Sometimes you actually get what you wish for.
For me, that’s Swill magazine – a celebration of restaurant culture near and far, high and low. The only rule, stipulated by my publisher Anton Forte, is “it must be weird and beautiful.”
When Anton first opened Shady Pines – and it remains my favourite bar in Australia to this day – he contravened some pretty sacred Sydney rules. Apart from making delicious drinks, he and the other bartenders were nice to people. They made sure all their customers were comfortable. Everyone, no matter who they were, got the same friendly hello when they walked down those dark stairs off Crown Lane.
The same rules apply to every business he runs, from Shady Pines, Baxter Inn and Frankie’s Pizza, to Alberto’s Lounge and Restaurant Hubert.
How could you not want to work in that environment?
All the same, it’s been a wild six months.
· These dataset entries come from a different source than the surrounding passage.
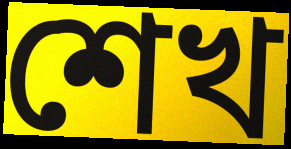
শেখ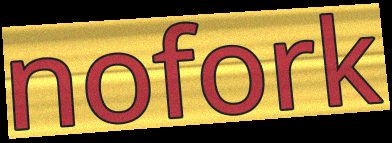
nofork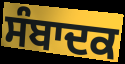
ਸੰਬਾਦਕ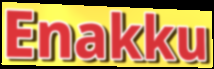
EnakkuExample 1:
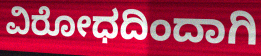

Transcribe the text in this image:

ವಿರೋಧದಿಂದಾಗಿ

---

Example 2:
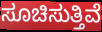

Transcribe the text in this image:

ಸೂಚಿಸುತ್ತಿವೆ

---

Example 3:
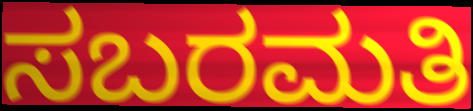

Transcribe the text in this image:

ಸಬರಮತಿ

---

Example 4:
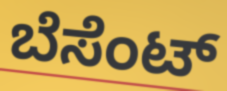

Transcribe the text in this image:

ಬೆಸೆಂಟ್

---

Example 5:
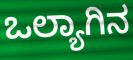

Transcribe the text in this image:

ಒಲ್ಯಾಗಿನ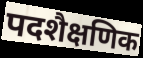
पदशैक्षणिकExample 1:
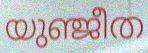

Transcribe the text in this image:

യുഞ്ജീത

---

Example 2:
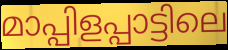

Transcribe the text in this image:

മാപ്പിളപ്പാട്ടിലെ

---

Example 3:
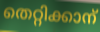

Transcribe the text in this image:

തെറ്റിക്കാന്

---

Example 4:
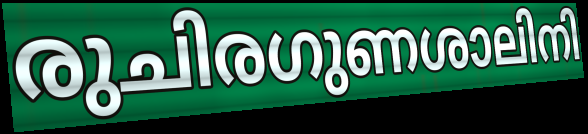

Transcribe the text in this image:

രുചിരഗുണശാലിനി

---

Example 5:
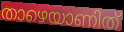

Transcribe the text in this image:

താഴെയാണിത്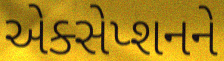
એક્સેપ્શનને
I left an editorship of seven years at The Sydney Morning Herald running arguably the country’s most influential restaurant guide to start Swill – a completely untested product published by a hospitality company that has never printed more than a menu.
Actually, that was a big part of the appeal.
Much the same way I took a leap to work with the Swillhouse gang, they’ve taken that same leap with me. I’m not sure anyone else would let me publish a story about America’s last rock’n’roll bikini bar alongside a piece about magical seaweed in Tasmania and a pub in Suffolk whose main talking point is a mummified human leg hanging over the bar. Ever wanted to know where to get excellent tinned soup in Beirut? The answer to this, and many other pressing questions, are held within these pages.
Please enjoy what we’ve made. We have no idea if you’ll like it.